# Problem requirements:
Give the number of lines in the listing that hold the word "nhiều". Write nothing but that number.

# Task inputs:
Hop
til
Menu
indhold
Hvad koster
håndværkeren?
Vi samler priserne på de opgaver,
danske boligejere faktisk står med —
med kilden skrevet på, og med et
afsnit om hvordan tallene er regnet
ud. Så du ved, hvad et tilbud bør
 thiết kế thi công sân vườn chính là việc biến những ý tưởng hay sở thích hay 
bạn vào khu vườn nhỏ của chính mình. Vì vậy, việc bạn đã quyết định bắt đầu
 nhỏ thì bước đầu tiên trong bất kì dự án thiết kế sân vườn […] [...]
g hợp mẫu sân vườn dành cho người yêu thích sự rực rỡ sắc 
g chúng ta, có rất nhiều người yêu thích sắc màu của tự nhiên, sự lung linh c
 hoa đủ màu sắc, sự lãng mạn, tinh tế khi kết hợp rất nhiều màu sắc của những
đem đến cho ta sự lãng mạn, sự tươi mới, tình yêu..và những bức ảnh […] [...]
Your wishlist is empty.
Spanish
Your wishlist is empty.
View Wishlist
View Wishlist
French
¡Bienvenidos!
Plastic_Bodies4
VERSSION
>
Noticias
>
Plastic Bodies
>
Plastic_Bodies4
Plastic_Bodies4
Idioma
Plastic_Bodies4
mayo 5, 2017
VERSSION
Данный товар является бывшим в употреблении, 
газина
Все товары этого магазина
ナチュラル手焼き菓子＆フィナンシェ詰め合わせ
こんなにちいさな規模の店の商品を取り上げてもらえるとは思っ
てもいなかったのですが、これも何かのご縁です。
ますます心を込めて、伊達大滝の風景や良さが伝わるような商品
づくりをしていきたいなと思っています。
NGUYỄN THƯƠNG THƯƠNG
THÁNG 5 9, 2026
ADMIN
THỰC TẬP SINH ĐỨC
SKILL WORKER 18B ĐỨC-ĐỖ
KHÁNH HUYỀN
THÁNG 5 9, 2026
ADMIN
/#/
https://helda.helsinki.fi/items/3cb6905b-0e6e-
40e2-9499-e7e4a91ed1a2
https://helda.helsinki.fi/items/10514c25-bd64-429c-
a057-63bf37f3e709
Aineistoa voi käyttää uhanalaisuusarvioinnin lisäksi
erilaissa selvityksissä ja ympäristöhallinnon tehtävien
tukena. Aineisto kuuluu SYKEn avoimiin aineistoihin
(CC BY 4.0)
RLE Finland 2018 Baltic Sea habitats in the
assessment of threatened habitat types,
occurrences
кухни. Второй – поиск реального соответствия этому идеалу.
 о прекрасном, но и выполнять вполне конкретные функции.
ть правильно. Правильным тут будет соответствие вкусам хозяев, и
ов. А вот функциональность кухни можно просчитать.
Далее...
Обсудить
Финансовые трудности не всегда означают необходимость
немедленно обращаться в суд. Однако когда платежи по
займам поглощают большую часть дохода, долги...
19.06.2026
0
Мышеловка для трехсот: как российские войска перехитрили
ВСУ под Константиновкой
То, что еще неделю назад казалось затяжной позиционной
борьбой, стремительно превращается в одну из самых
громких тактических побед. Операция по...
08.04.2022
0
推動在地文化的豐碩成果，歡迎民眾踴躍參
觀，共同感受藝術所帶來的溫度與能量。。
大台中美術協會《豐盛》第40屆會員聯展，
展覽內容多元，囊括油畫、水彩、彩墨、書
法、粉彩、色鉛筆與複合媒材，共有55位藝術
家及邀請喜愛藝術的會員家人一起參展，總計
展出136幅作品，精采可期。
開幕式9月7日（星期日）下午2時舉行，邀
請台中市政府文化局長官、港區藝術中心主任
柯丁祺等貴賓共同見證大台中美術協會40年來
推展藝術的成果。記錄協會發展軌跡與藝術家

# Written answer:
2